2. Failure to Open at Required Pressure

When safety relief valves fail to open and allow free fluid flow when excessive pressure in the system occurs, the valve may not be set correctly. The required spring compression will need to be checked and that the valve is functioning correctly. If these steps don’t restore normal operation of the valve, it’s likely that the disc is stuck to the valve seat.

Since working with a faulty safety relief valve can be risky, it may be better to replace the valve with a high-quality model for enhanced safety of personnel and equipment. This measure will avoid fluid flow disruption and ensure that your system operates at the correct pressure.

3. Low Pressure

Another sign of safety relief valve failure is when your system doesn’t reach the required operating pressure for process production. If you are experiencing such an issue, inspect your valves to determine if they have the proper settings. Besides, confirm if your technicians readjusted them after changing your plant design.

In case you determine that the issue stems from incorrect spring settings, contact a safety relief valve repair expert to recalibrate the valve to the required new set pressure. After that, test the system to determine if the readjustment of the valve’s set pressure has fixed the problem.

If not, you might need to replace the damaged valves with ones compatible with your plant. While this may seem costly at first, it can help you avoid losses and more expenses in the long run.

A well-functioning valve will discharge at the needed pressure to prevent slowing down production. It will also avoid frequent downtime and high repair costs.

4. Excess Pressure

Incorrectly operating safety relief valves can cause your system to discharge fluids or gas at extremely high pressure and velocity. They can also lead to pressure build-up and increase the risk of explosions.

If you notice that your safety relief valves are releasing at high pressure, take immediate action to avoid compromising safety. Contact a valve specialist or your company technician to determine if you are using the correct valve settings.

If the valves still discharge, you might need to replace them. Consult various providers to check if they have models specifically designed for the equipment you use. Moreover, assess if they offer high-quality safety valves by reading product reviews.

5. Excess Disc Vibration When Discharging

Disc’s on safety relief valves often vibrate excessively when the valve is ‘oversized’ for the application. Fix such an issue by installing the correct size safety relief valve for the required discharge capacity.

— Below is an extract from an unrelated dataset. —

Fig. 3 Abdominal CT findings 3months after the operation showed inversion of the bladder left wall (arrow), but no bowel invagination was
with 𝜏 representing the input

Further, change the discharge pipe arrangement to minimise any flow resistance which can cause excessive back pressure to act on the valve. For safety relief valves fitted with adjusting rings, ensure that the adjusting ring is in the correct position.

What safety standards and regulations apply to the design and use of safety relief valves?

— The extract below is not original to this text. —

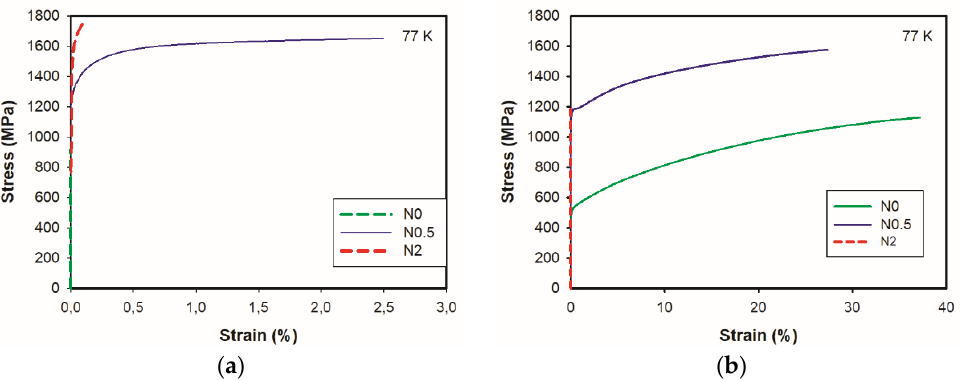
Figure 8. Stress–strain curves of the Fe 40-x Mn 40 Cr 10 Co 10 N x alloys after cold rolling and annealing at 700 °C ( a ) and 900 °C ( b ) obtained during tensile testing at cryogenic temperature (77 K). Table 5. The cryogenic mechanical properties of the Fe 40-x Mn 40 Cr 10 Co 10 N x alloys after annealing.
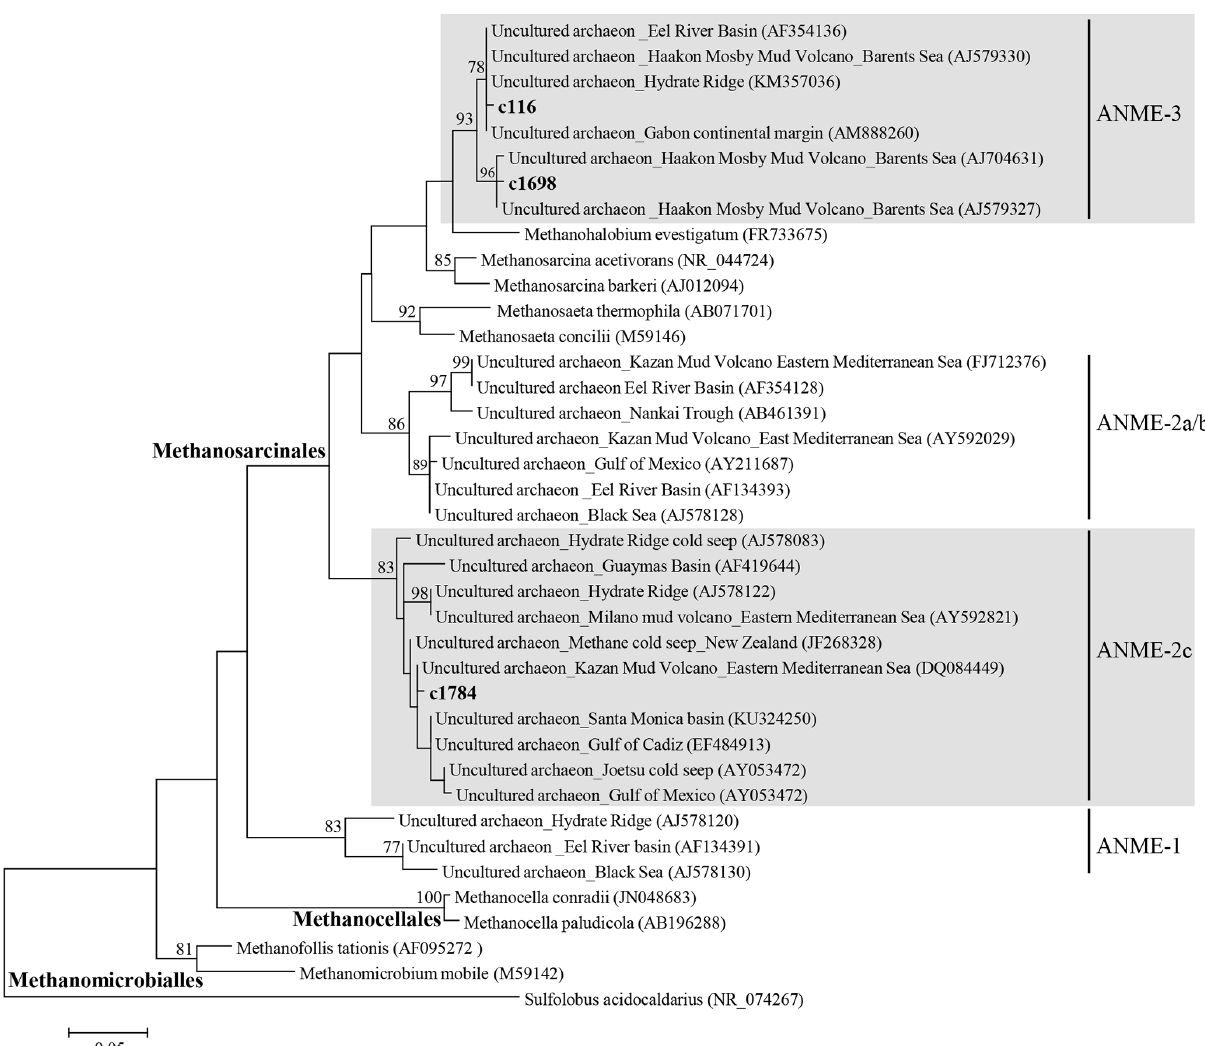
Figure 5. Phylogenetic tree based on 16S rRNA, showing the relationships of methanomicrobial sequences recovered in this study with selected reference sequences of the phylum Euryarchaeota. The phylogenetic tree was inferred by the maximum likelihood method. Bootstrap values of >70 are shown on corresponding branches. The scale bar indicates evolutionary distance of 0.05 substitutions per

There is a wide range of safety valves available to meet the many different applications and performance criteria demanded by different industries. Furthermore, national standards define many varying types of safety valve.

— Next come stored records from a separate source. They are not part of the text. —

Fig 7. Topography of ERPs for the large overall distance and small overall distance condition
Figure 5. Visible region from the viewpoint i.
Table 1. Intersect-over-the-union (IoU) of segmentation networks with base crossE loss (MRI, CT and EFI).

The ASME standard I and ASME standard VIII for boiler and pressure vessel applications and the ASME/ANSI PTC 25.3 standard for safety valves and relief valves provide the following definition. These standards set performance characteristics as well as defining the different types of safety valves that are used:

• ASME I valve – A safety relief valve conforming to the requirements of Section I of the ASME pressure vessel code for boiler applications which will open within 3% overpressure and close within 4%. It will usually feature two blowdown rings, and is identified by a National Board ‘V’ stamp.
• ASME VIII valve – A safety relief valve conforming to the requirements of Section VIII of the ASME pressure vessel code for pressure vessel applications which will open within 10% overpressure and close within 7%. Identified by a National Board ‘UV’ stamp

 

How does the installation position and orientation of a safety relief valve impact its performance and safety?

Safety-relief valves should be installed vertically with the drain holes open or piped to a convenient location. All piping must be fully supported. Installing a safety valve in any position other than with the spindle vertical and upright may adversely affect performance and lifetime.